Re: [Haskell-cafe] advice on space efficient data structure with efficient snoc operation

2009-04-07 Thread Manlio Perillo

Edward Kmett ha scritto:
I'm in the process of adding a Data.Sequence.Unboxed to 
unboxed-containers. I hope to have it in hackage today or tomorrow, 
should its performance work out as well as Data.Set.Unboxed.
 


Looking at the data definition of Data.Sequence I suspect that it is not 
really space efficient.


Please note that I have 480189 arrays, where each array has, on average, 
209 (Word16 :*: Word8) elements.


Using a [(Word32, UArr (Word16 :*: Word8))] takes about 800 MB (but it's 
hard to measure exact memory usage).



> [...]


Thanks  Manlio
___
Haskell-Cafe mailing list
Haskell-Cafe@haskell.org
http://www.haskell.org/mailman/listinfo/haskell-cafe


Re: [Haskell-cafe] advice on space efficient data structure with efficient snoc operation

2009-04-07 Thread Edward Kmett
I'm in the process of adding a Data.Sequence.Unboxed to unboxed-containers.
I hope to have it in hackage today or tomorrow, should its performance work
out as well as Data.Set.Unboxed.

Be warned the API will likely be shifting on you for a little while, while I
figure out a better way to manage all of the instances.

▶ **WRITTEN TASKS**
a) Rewrite as a short bulleted list the paragraph in Edward Kmett's own message in the mailing list thread that begins "I'm in the process of adding", keeping its main facts.
b) Answer these questions from the mailing list thread, one line each:
(i) How many arrays does Manlio Perillo say he has?
(ii) About how much memory does he say the [(Word32, UArr (Word16 :*: Word8))] takes?
(iii) What does Edward Kmett warn will happen to the API?
c) Write the next part of the mailing list thread, picking up after its final sentence.

[Extracted data entries]
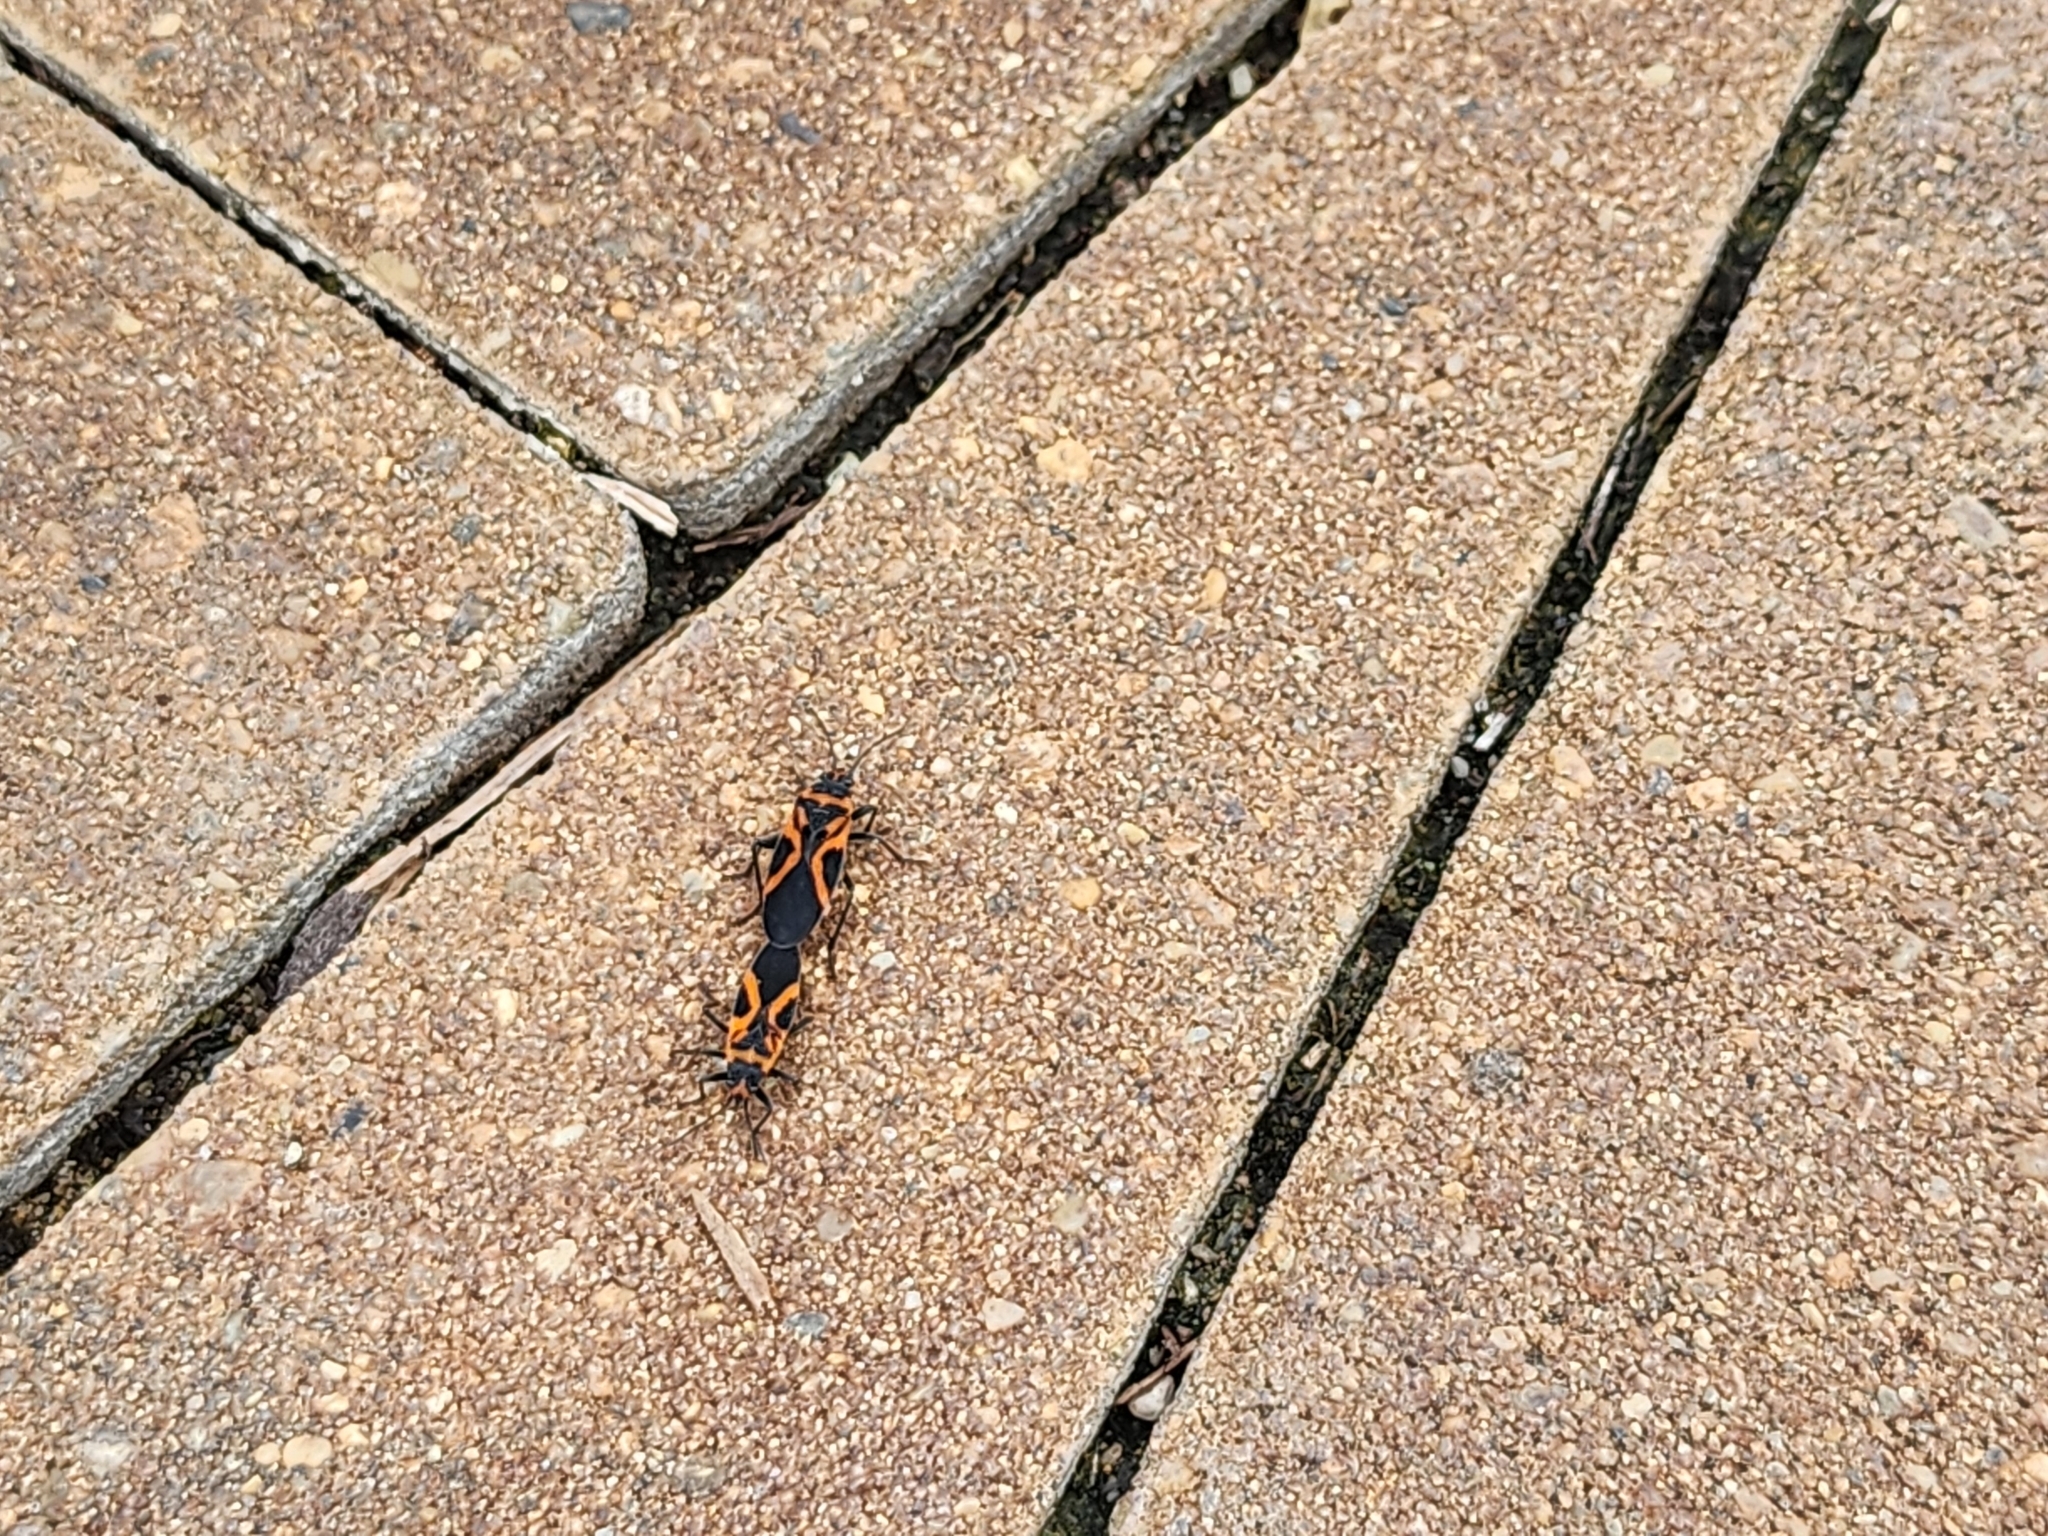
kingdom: Animalia
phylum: Arthropoda
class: Insecta
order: Hemiptera
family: Lygaeidae
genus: Lygaeus
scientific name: Lygaeus turcicus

▶ **RESPONSE LIST**
a)
- Edward Kmett is adding Data.Sequence.Unboxed to unboxed-containers.
- He hopes to have it on Hackage today or tomorrow.
- That depends on its performance working out as well as Data.Set.Unboxed's did.

b)
(i) 480189 arrays.
(ii) About 800 MB.
(iii) It will likely be shifting for a little while, while he figures out a better way to manage all of the instances.

c)
-Edward Kmett
On Tue, Apr 7, 2009 at 7:49 AM, Manlio Perillo wrote:

> Hi.
>
> I'm still working on my Netflix Prize project.
>
> For a function I wrote, I really need a data structure that is both space
> efficient (unboxed elements) and with an efficient snoc operation.
>
> I have pasted a self contained module with the definition of the function
> I'm using:
> http://hpaste.org/fastcgi/hpaste.fcgi/view?id=3453
>
>
> The movie ratings are loaded from serialized data, and the result is
> serialized again, using the binary package:
>
> transcodeIO :: IO ()
> transcodeIO = do
>  input <- L.hGetContents stdin
>  let output = encodeZ $ transcode $ decodeZ input
>  L.hPut stdout output
>
> (here encodeZ and decodeZ are wrappers around Data.Binary.encode and
> Data.Binary.decode, with support to gzip compression/decompression)
>
>
> This function (transcodeIO, not transcode) takes, on my
> Core2 CPU T7200  @ 2.00GHz:
>
> real30m8.794s
> user29m30.659s
> sys 0m10.313s
>
> 1068 Mb total memory in use
>
>
> The problem here is with snocU, that requires a lot of copying.
>
> I rewrote the transcode function so that the input data set is split in N
> parts:
> http://hpaste.org/fastcgi/hpaste.fcgi/view?id=3453#a3456
>
> The mapReduce function is the one defined in the Real World Haskell.
>
>
> The new function takes (using only one thread):
>
> real18m48.039s
> user18m30.901s
> sys 0m6.520s
>
> 1351 Mb total memory in use
>
>
> The additional required memory is probably caused by unionsWith, that is
> not strict.
> The function takes less time, since array copying is optimized.
> I still use snocU, but on small arrays.
>
> GC time is very high: 54.4%
>
>
> Unfortunately I can not test with more then one thread, since I get
> segmentation faults (probably a bug with uvector packages).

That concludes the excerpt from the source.